Even where regulatory interventions such as SIFs (which are seen as politically progressive by supporters) have been successfully implemented, there is the possibility that rather than displacing more punitive measures, such policy shifts may actually incorporate these in the overall governance of drug users, drug use, and the associated harms. For example, in relation to SIFs, Fischer and colleagues (2004) note that ‘‘little attention has been given to their implications as a substantial shift from the punitive repression of injection drug use (IDU) to the government of drug use as a form of regulated risk consumption and sociospatial ordering under the guises of public health’’ (p. 357). The unintended end point may be more punitive targeting of drug users who refuse to submit to new rules and regulations with harsher measures than originally in place (e.g., saturation policing around new SIFs).

The example of SIFs demonstrates how drug use regulation is influenced by the socioeconomic and political context and can lead to the entrenchment of a simplistic public health versus law enforcement dichotomy. Public debates are influenced by powerful lobby groups. Choices can be dominated by strategic and technical details or by simplistic moral and punitive responses. Specific strategic regulatory responses are important, both public health and law enforcement responses, but they must be considered within the wider social, economic, and political context to achieve a better understanding of their negative and positive consequences.


The State regulation and control of drugs, legal and otherwise, shifts according to current sociocultural and political determinants. At different points in history, most known psychoactive substances have been freely available and unregulated.
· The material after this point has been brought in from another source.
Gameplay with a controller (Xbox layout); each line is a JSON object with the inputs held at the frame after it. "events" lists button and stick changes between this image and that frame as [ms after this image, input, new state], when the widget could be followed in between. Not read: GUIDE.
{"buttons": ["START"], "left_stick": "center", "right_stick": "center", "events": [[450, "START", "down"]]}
Historically, public health, in addition to law enforcement, has played a role in the justification of drug control – from the earliest application of epidemiologic methods to illustrate the prevalence of drug use and associated mortality and morbidity in the population to the regulatory frameworks (legislative and taxation) governing the manufacture, distribution, and sale of pharmaceuticals to controls of the licit drugs of highest consumption, tobacco and alcohol.

Many countries have pragmatic drug control policies that sit within increasingly strict prohibition regimes (e.g., cannabis normalization, diamorphine prescription, supervised drug consumption facilities). However, taking a long-term view, there is nothing inevitable or permanent about prohibitionist drug regulation and control, nor are public health approaches to the regulation of drug use and harms stable and guaranteed. Beyond strict prohibition, drug law reformists currently advocate for a sophisticated view of drug regulation that encompasses a range of prohibitory, prescription, and regulatory drug control regimes. Another important theme gaining momentum in the debate about drugs and legal issues is the consideration of the international human rights legal framework as a means of achieving a balanced approach to drug policy through an emphasis on human dignity, enforceable limits on State actions, remedies for mistreatment, and State public health obligations.

The fluidity of the place of drugs in society poses a challenge for public health to be flexible and creative in working for the right balance of harm reduction and law enforcement approaches to drug use. Achieving this may require a better understanding of drug use and the related ethical, health, and legal issues in their sociocultural, economic, and political context. It may also necessitate further thinking about disputes regarding the use of science and evidence, as well as definitions of the relationship between drug use and dependence and individual autonomy and rights.